Identify the lines in the data below that contain "action" and give only how many there are.

═══ Data

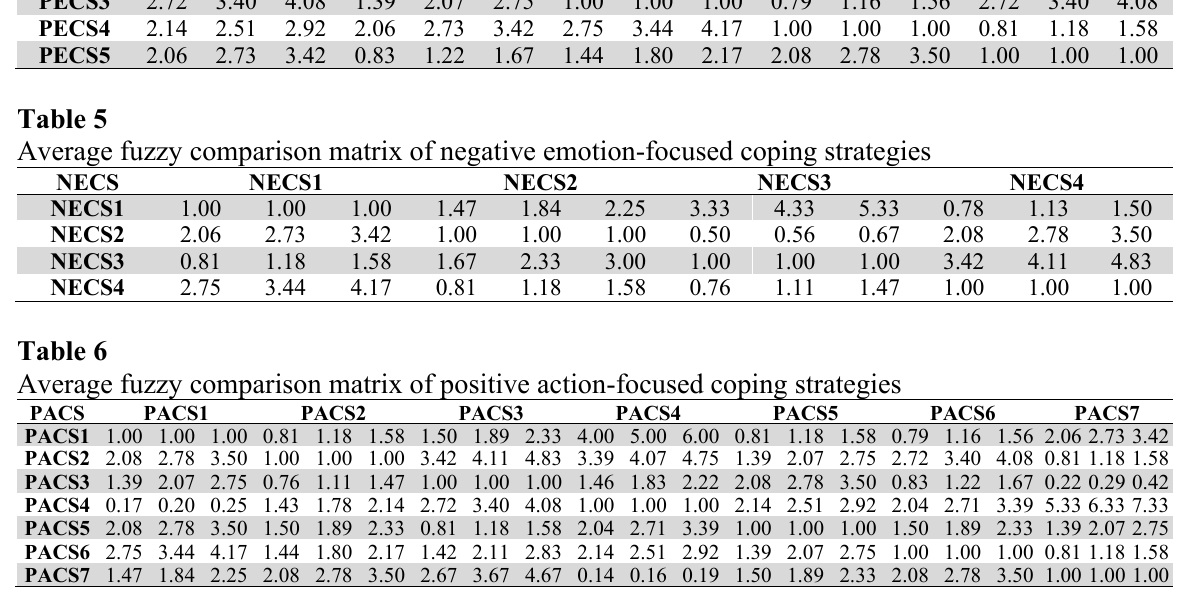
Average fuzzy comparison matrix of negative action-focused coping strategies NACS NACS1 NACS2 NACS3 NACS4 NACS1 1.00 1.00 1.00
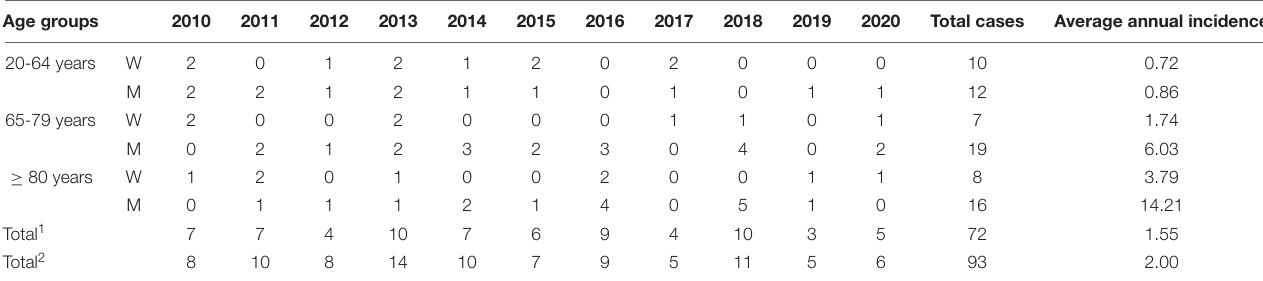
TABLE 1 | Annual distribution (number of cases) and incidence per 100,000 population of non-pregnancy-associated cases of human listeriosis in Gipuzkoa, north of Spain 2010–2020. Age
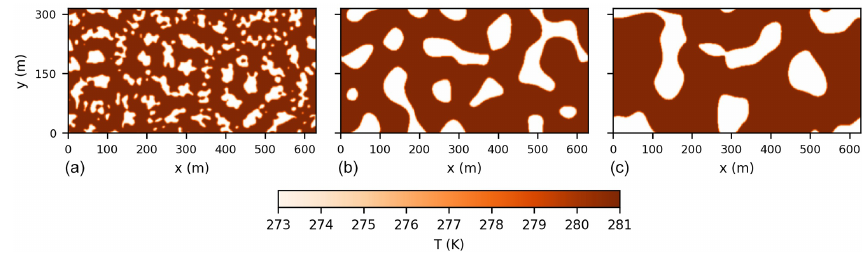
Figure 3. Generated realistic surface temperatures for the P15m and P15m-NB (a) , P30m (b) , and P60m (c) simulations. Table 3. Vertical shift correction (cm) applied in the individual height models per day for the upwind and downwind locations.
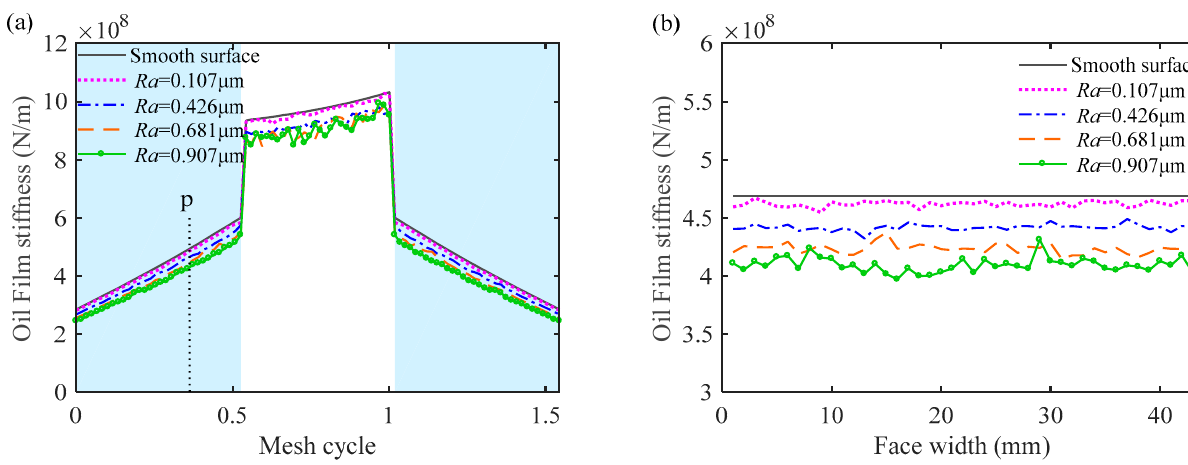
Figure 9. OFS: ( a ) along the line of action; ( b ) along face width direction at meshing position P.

══════

# Task answer
2